Merlin stopped the syringes an inch from sticking anyone.

“Now,” he said. “I need the location of two prisoners. Lian and Vera Helix.”

The guards traded looks, but none of them made a move. They didn’t have Mercer telling them what to do, and Merlin could see how dependent they’d grown on their orders.

“The Administrator would let you die, you know. You’re not worth any more to Mercer than these prisoners are. They’ve trapped you inside of their decisions and their poorly cut suits. You know that if you cross them, you’re already a forfeit in their game. But today, you get to decide. Tell me where Lian and Vera Helix are, and you can pretend I found them on my own. Mercer will be none the wiser.”

One of the guards stepped forward, her hands up, as if placating a feral child. “They’re in cavern four along the west wall. Now… put the needles down.”

“Of course,” Merlin said, crashing them to the floor, breaking them open so the plague juice ran in toxic yellow streams, sliding over the ice. The guards yelped and tried to avoid it at all costs as Merlin took off.

Cavern four along the west wall turned out to be several miles away, and when Merlin and Hex made it there, a rogue guard was waiting.

Hex hit the highest power setting on the heat gun and blasted his way forward.

“No!” Merlin cried, but the guard was already firing back. Merlin raised his hands and twisted the heat ray away from Hex, using it to melt the doors along the hallway, one by one. Some prisoners leaped out and ran on limbs half-rotted with sores. Others were too sick to move. While Merlin was distracted, another guard ran up behind them and hit Hex square in the back. He went down, hard, with a smack against the ice and the smell of sizzling flesh.

Merlin tossed fireballs from both hands—one at each of the guards—too late. Hex stayed motionless, his face frozen in a moment of victory. He’d gone down believing they would escape. Merlin had doled out hope, and then let him die, which somehow felt worse than giving him no hope at all. Hex wasn’t coming back to Error. He would never be a knight of Ari’s round table.
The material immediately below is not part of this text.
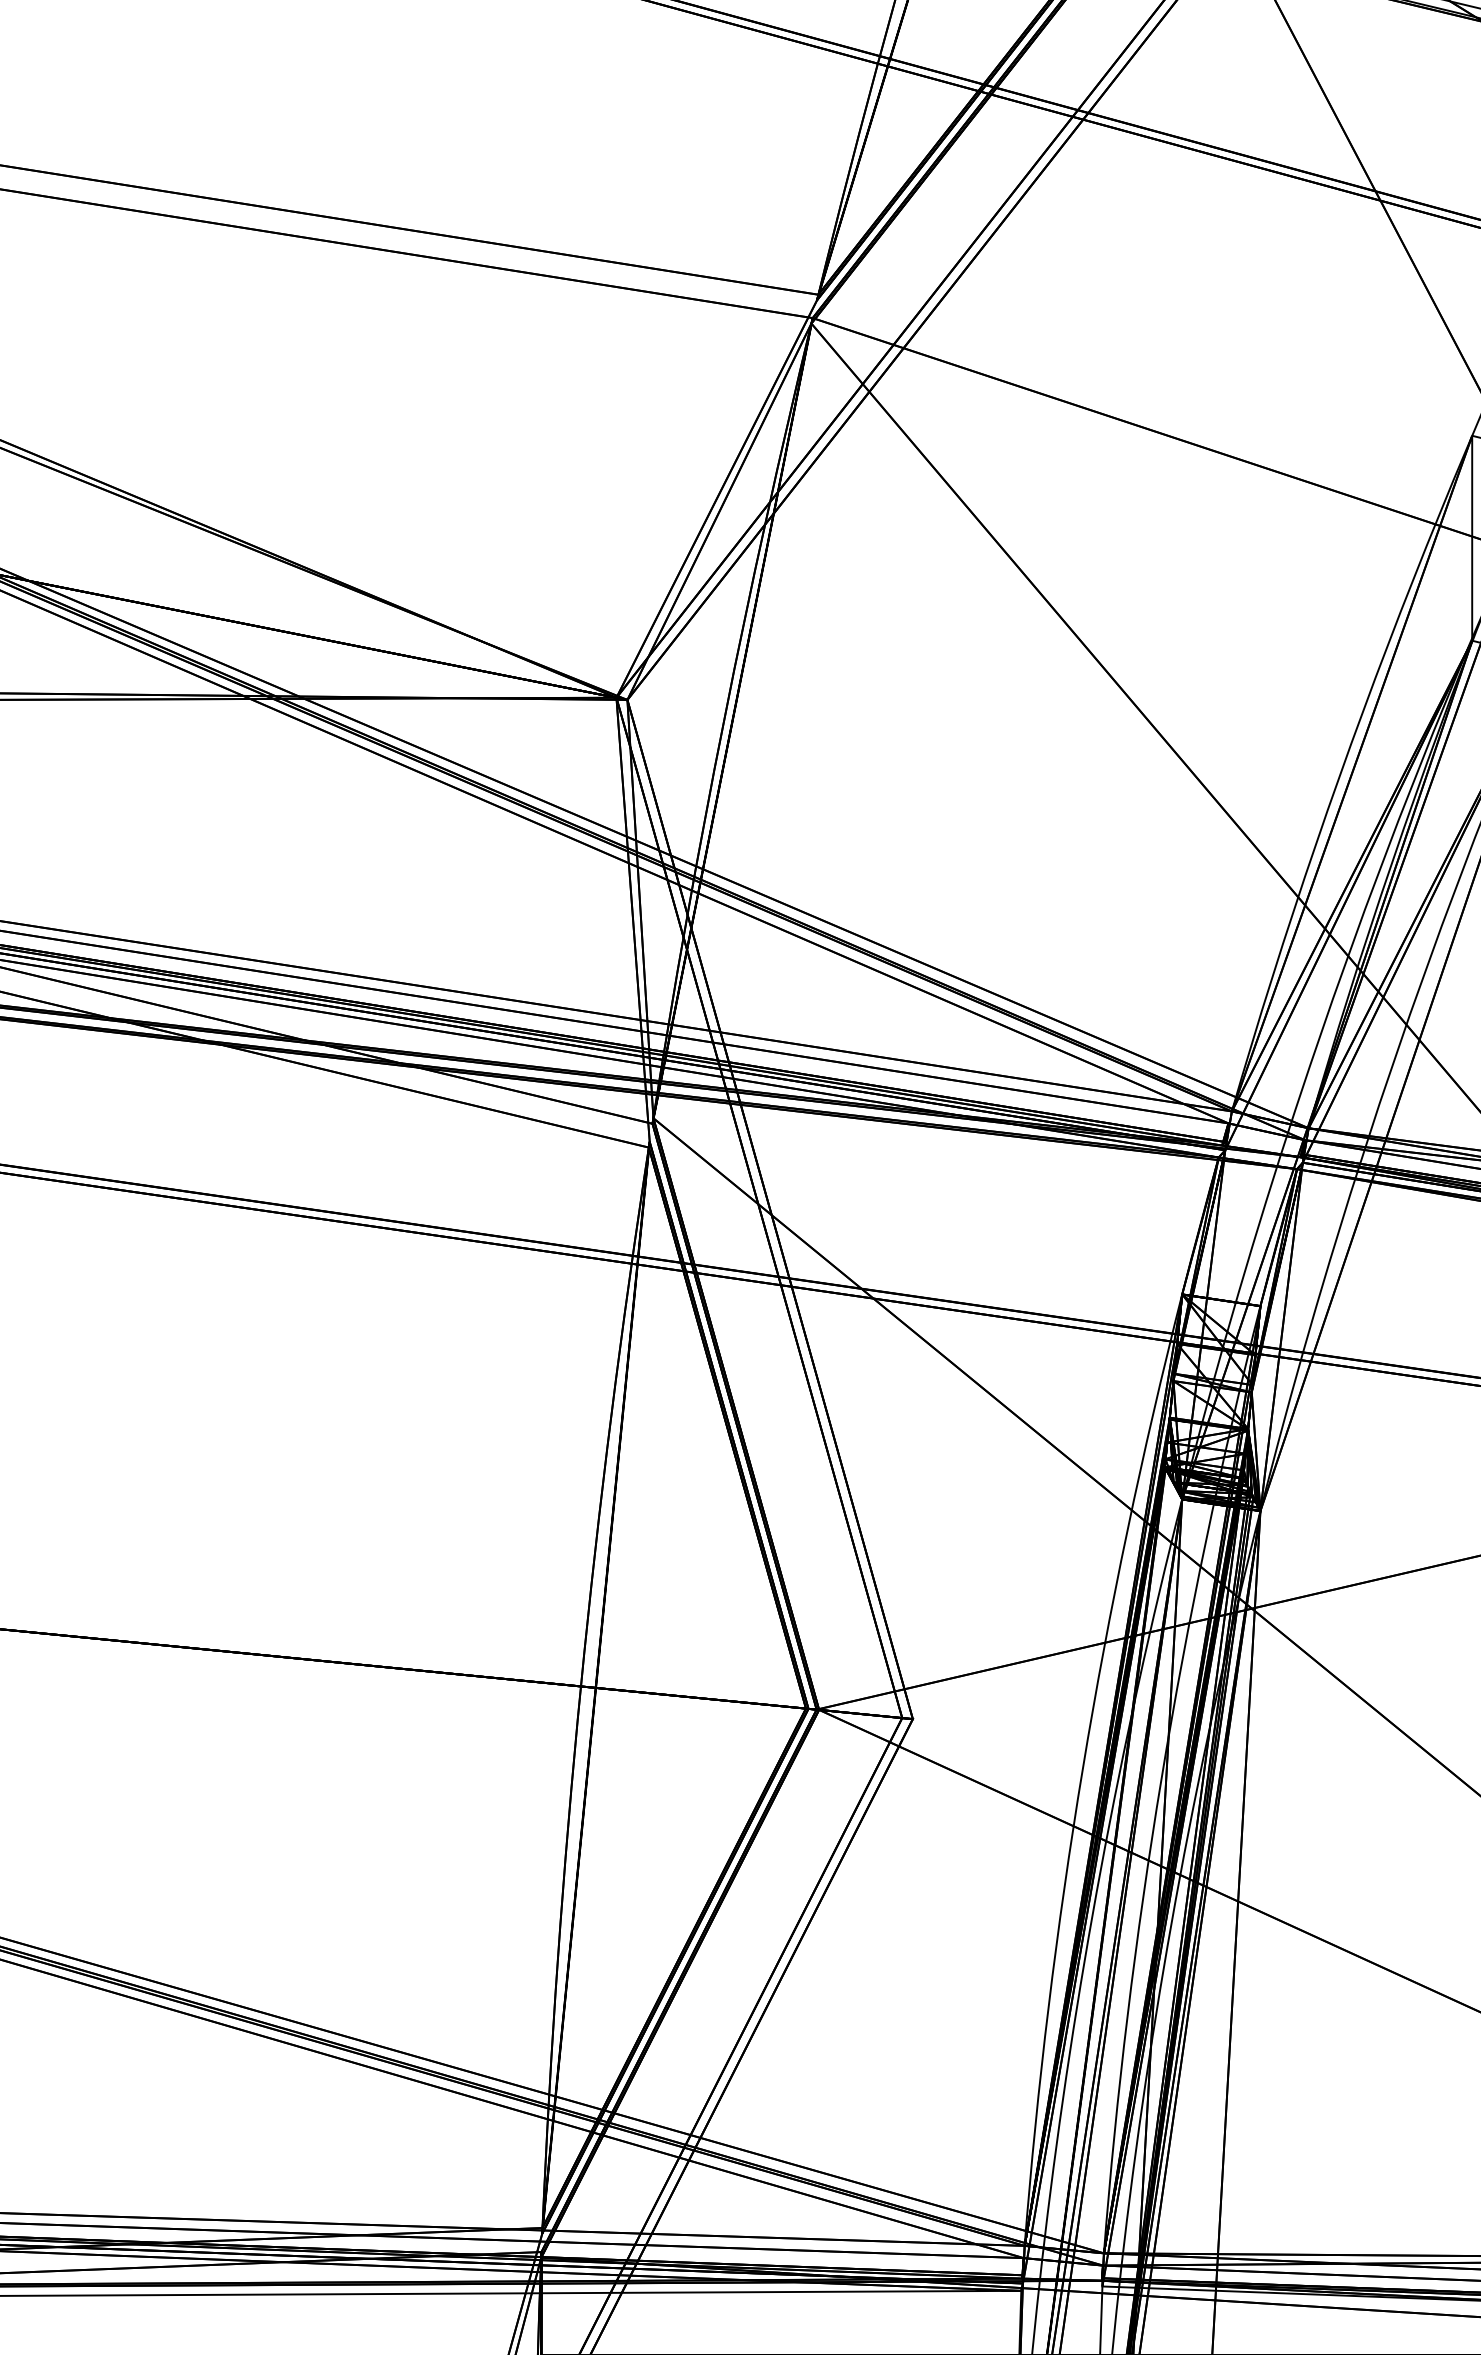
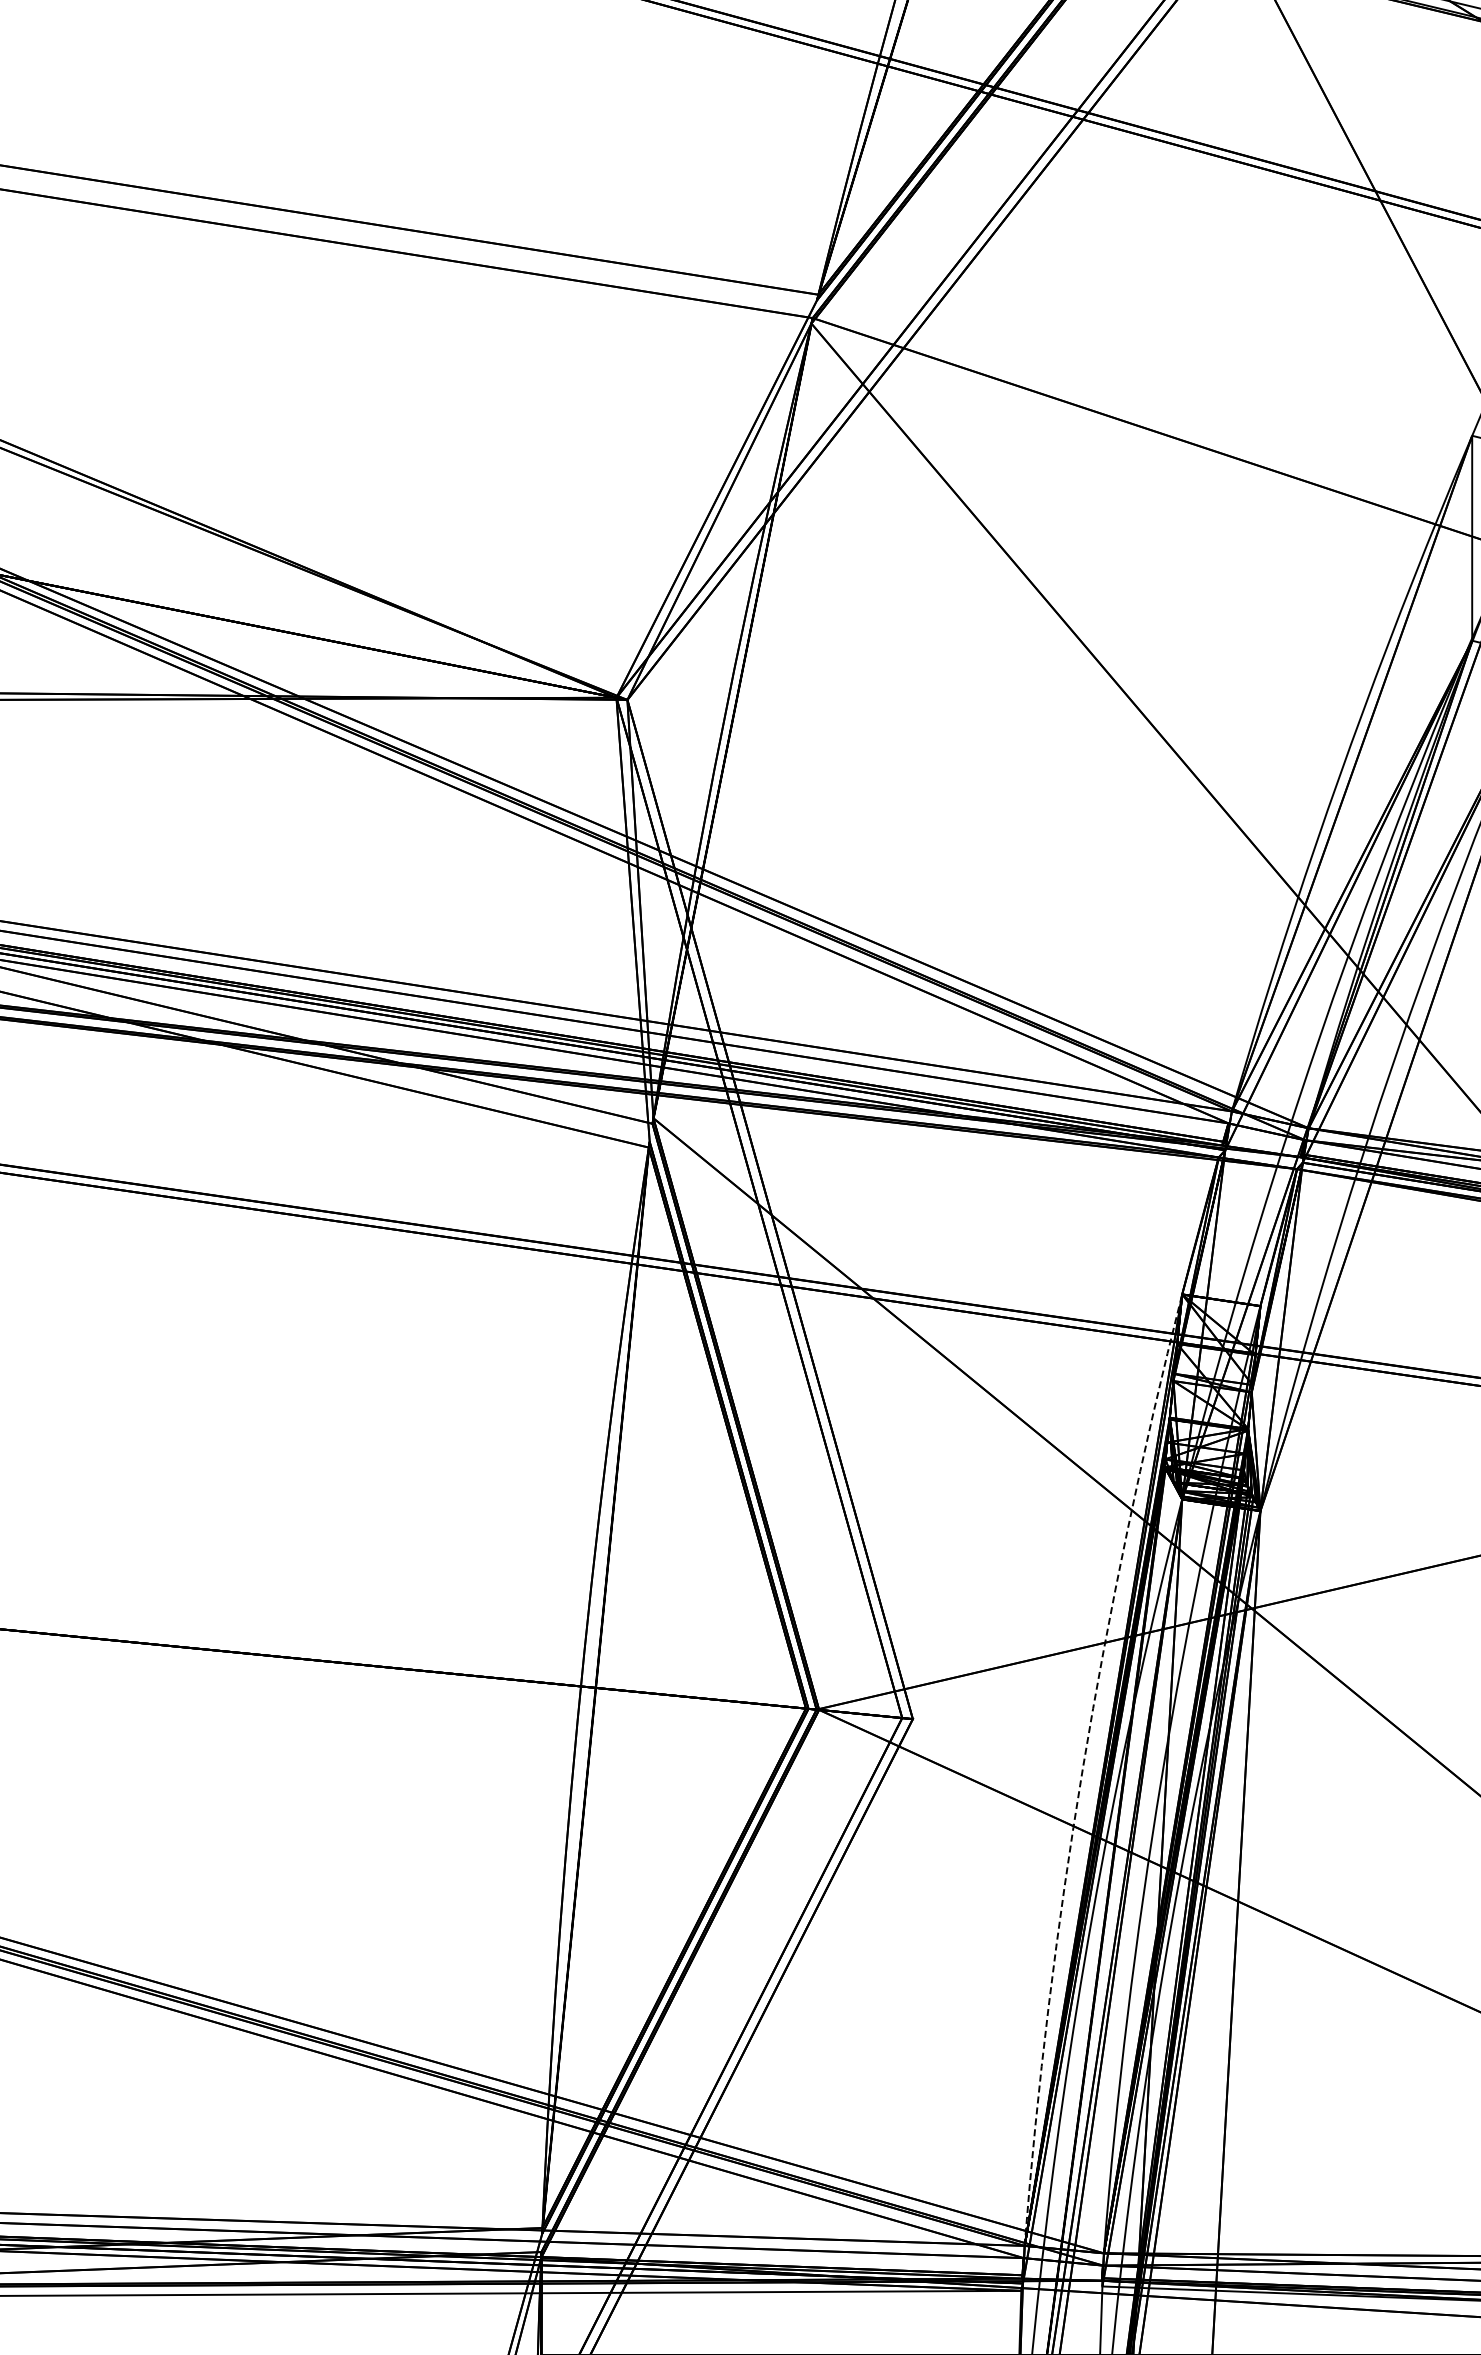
arc at (1082, 1768): solid -> dashed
“I’m sorry,” Merlin said, one last apology.

And then Merlin saw two women emerging from their cell, slowly, to see what the commotion was. Their arms were locked tight around each other. If they were going down, they were doing it together.

One of them faced Merlin with an unusual sharpness in her eyes. He recognized the shine of filigreed silver hair that didn’t seem to have anything to do with age—and this woman’s hard blue eyes.

Kay. She looked like Kay.

“You must be Mom,” he said to the quiet woman in her arms, Lian. She looked glassy, her skin taut and shiny. They’d stuck her with plague. “And you’re Captain Mom,” he finished, looking straight into Vera’s hard eyes.